Unconstrained minimization problems#

This section considers the minimization of a function \(f \colon \mathbb{R}^{n} \to \mathbb{R}\) without any constraint functions.

Necessary conditions for a local minimum#

Zero slope at a local minimum \(x^{*}\):

\[ \nabla f(x^{*}) = 0 \]

Theorem 2: 1st order optimality condition

Let the open set \(X \subset \mathbb{R}^{n}\) and let \(f \in C^{1}(\mathbb{R}^{n},\mathbb{R})\).
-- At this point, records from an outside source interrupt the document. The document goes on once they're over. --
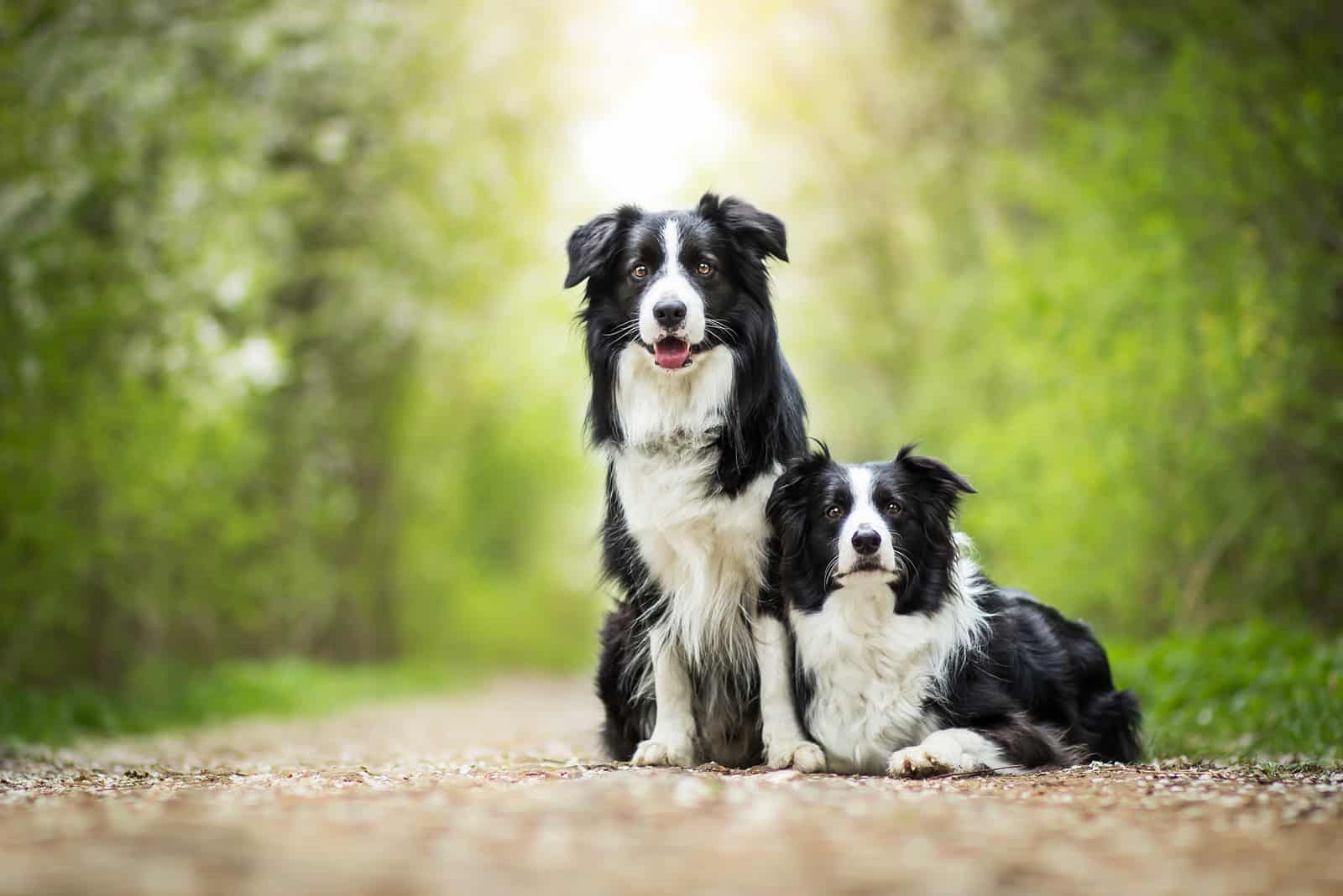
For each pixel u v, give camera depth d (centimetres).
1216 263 1155
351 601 2316
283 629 2186
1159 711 884
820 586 587
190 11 1614
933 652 582
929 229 1986
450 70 1931
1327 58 1094
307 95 1841
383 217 1997
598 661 677
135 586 1416
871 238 2194
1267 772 560
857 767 589
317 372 2061
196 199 1492
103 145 1387
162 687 1423
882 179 2131
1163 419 1199
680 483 593
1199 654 974
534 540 3475
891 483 584
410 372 2342
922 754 542
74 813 412
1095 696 662
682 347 578
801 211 2231
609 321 614
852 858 342
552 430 3044
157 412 1328
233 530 1510
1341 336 1095
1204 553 1203
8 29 1305
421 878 317
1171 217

If the point \(x^{*} \in X\) is a local minimum of \(f\) over \(X\), then \(\nabla f(x^{*}) = 0\).

Proof:

Let \(d \in \mathbb{R}^{n} \setminus \{0\}\). Because \(X\) is an open set and \(x^{*}\) is a local minimum \(x^{*} + td \in X\), \(x^{*} - td \in X\), \(f(x^{*} + td) - f(x^{*}) \geq 0\), and \(f(x^{*} - td) - f(x^{*}) \geq 0\) hold for sufficiently small \(t > 0\). Because \(f \in C^{1}(\mathbb{R}^{n},\mathbb{R})\) it follows

\[ 0 \leq \lim_{t \to +0} \frac{f(x^{*} + td) - f(x^{*})}{t} = \nabla f(x^{*})^{T}d \]

and

\[ 0 \leq \lim_{t \to +0} \frac{f(x^{*} - td) - f(x^{*})}{t} = -\nabla f(x^{*})^{T}d \]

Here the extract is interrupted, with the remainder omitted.